* **What the task requires**: Rewrite the data from the line that contains "See the attached" through the end of the data, inclusive, swapping "Render at" for "Size masks at" and leaving everything else as it is.

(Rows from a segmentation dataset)
______________________________
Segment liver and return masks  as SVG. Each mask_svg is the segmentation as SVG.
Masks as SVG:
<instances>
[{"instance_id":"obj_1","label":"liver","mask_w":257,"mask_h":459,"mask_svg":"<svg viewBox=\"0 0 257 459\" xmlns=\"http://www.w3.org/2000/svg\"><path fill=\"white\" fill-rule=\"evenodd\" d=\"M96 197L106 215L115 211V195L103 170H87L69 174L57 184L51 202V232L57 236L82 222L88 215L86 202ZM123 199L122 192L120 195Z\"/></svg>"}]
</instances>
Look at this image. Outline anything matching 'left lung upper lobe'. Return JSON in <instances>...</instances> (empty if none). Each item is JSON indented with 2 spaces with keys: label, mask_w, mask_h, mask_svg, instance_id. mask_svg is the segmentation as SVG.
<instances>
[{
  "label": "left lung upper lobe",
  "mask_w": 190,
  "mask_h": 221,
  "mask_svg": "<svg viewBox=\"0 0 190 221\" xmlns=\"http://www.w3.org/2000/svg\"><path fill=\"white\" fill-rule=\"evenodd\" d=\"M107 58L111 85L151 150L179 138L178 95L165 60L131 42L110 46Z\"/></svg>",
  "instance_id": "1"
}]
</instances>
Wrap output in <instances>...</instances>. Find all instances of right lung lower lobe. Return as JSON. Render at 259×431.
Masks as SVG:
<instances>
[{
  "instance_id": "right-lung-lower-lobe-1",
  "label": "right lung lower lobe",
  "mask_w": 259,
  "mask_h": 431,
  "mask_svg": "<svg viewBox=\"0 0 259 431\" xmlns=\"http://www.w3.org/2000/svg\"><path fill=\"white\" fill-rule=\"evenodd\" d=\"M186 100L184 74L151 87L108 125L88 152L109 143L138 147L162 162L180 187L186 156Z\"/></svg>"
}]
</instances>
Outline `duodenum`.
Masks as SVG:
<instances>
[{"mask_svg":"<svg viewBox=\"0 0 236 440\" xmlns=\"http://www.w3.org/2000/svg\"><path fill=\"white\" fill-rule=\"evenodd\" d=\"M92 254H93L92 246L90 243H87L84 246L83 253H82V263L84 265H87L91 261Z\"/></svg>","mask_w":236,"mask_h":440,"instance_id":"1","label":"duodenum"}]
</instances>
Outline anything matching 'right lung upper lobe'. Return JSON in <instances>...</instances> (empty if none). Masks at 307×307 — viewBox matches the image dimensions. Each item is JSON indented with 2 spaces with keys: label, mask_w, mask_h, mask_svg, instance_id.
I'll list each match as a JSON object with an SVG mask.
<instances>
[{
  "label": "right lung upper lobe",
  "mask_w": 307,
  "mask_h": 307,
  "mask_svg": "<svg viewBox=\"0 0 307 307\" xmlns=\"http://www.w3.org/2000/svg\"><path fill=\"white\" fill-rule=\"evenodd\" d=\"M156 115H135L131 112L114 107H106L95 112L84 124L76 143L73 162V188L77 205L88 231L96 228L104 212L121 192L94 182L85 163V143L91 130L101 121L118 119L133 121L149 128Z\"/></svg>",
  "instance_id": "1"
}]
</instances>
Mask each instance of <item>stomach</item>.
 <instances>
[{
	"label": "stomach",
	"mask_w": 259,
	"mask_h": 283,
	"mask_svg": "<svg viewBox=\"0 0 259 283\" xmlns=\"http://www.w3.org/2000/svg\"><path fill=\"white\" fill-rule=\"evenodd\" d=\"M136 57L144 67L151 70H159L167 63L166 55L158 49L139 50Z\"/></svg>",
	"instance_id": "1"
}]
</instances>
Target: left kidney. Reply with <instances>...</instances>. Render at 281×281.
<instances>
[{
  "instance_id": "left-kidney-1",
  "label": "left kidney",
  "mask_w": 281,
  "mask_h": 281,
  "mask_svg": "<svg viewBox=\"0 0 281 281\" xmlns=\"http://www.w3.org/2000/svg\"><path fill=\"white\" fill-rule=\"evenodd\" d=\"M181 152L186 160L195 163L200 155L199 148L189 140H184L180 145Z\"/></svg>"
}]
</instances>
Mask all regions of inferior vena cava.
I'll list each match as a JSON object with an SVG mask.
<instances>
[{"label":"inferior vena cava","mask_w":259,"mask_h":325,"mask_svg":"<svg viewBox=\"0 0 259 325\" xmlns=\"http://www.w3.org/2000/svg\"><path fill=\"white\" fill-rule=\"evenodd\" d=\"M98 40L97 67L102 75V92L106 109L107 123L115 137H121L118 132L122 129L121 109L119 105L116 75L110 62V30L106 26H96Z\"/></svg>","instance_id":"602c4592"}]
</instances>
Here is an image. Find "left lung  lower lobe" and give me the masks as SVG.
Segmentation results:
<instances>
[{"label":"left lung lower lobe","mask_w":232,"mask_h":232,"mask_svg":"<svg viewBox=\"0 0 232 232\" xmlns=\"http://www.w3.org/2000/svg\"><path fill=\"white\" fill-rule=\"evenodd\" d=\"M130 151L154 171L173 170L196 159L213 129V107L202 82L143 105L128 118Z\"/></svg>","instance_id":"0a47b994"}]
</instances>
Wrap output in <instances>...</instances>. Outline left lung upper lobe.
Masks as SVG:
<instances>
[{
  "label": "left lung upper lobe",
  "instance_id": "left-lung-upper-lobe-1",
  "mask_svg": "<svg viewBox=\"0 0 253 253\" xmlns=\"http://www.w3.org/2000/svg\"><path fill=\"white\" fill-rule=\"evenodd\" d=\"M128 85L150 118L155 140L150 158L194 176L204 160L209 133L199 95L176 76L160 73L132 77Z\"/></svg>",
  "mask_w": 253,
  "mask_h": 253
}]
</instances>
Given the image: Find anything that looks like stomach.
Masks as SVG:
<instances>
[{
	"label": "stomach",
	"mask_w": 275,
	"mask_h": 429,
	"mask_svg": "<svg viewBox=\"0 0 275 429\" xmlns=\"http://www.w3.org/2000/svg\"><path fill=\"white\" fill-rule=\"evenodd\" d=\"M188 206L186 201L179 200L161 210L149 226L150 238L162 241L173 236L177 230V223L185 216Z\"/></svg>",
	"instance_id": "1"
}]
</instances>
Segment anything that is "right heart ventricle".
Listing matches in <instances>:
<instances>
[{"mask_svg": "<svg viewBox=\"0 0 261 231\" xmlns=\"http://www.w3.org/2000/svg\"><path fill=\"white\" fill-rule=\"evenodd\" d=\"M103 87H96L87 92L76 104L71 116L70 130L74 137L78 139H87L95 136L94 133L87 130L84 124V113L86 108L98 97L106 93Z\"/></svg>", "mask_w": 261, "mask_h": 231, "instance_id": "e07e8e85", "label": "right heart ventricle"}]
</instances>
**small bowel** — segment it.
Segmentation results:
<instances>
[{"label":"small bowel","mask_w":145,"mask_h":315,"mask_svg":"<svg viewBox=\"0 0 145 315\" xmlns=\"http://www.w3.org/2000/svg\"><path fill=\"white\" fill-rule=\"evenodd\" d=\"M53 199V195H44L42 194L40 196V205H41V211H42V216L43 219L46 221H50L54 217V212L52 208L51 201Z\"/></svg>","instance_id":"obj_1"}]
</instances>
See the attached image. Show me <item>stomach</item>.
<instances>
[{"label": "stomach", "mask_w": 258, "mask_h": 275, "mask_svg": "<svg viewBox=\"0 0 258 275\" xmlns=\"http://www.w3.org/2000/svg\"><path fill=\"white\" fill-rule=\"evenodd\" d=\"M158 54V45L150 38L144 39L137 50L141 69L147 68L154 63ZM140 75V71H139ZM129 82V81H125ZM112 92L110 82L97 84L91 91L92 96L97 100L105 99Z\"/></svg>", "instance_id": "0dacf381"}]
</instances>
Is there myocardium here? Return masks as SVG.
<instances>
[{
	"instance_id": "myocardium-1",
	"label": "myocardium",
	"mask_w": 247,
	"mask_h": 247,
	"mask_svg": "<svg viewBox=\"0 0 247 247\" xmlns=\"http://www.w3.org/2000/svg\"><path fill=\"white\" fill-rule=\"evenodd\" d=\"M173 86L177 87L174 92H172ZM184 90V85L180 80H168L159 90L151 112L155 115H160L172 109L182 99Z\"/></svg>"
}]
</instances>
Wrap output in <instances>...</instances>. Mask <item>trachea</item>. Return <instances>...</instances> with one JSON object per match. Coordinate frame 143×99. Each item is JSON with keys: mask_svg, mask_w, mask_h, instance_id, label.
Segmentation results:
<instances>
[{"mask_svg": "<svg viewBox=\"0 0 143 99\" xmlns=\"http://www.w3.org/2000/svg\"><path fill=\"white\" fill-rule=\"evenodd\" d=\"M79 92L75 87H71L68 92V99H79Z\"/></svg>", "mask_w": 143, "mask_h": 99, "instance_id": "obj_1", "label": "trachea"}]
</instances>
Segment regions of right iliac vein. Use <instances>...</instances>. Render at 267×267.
______________________________
* **Result**:
See the attached image. Show me <item>stomach</item>.
<instances>
[{"label": "stomach", "mask_w": 258, "mask_h": 275, "mask_svg": "<svg viewBox=\"0 0 258 275\" xmlns=\"http://www.w3.org/2000/svg\"><path fill=\"white\" fill-rule=\"evenodd\" d=\"M158 54V45L150 38L144 39L137 50L141 69L147 68L154 63ZM140 75V71H139ZM129 82V81H125ZM112 92L110 82L97 84L91 91L92 96L97 100L105 99Z\"/></svg>", "instance_id": "0dacf381"}]
</instances>
Is there myocardium here? Return masks as SVG.
<instances>
[{
	"instance_id": "myocardium-1",
	"label": "myocardium",
	"mask_w": 247,
	"mask_h": 247,
	"mask_svg": "<svg viewBox=\"0 0 247 247\" xmlns=\"http://www.w3.org/2000/svg\"><path fill=\"white\" fill-rule=\"evenodd\" d=\"M173 86L177 87L174 92H172ZM184 90V85L180 80H168L159 90L151 112L155 115H160L172 109L182 99Z\"/></svg>"
}]
</instances>
Wrap output in <instances>...</instances>. Mask <item>trachea</item>. Return <instances>...</instances> with one JSON object per match. Coordinate frame 143×99. Each item is JSON with keys: mask_svg, mask_w, mask_h, instance_id, label.
Segmentation results:
<instances>
[{"mask_svg": "<svg viewBox=\"0 0 143 99\" xmlns=\"http://www.w3.org/2000/svg\"><path fill=\"white\" fill-rule=\"evenodd\" d=\"M79 92L75 87H71L68 92V99H79Z\"/></svg>", "mask_w": 143, "mask_h": 99, "instance_id": "obj_1", "label": "trachea"}]
</instances>
Segment regions of right iliac vein. Use <instances>...</instances>. Size masks at 267×267.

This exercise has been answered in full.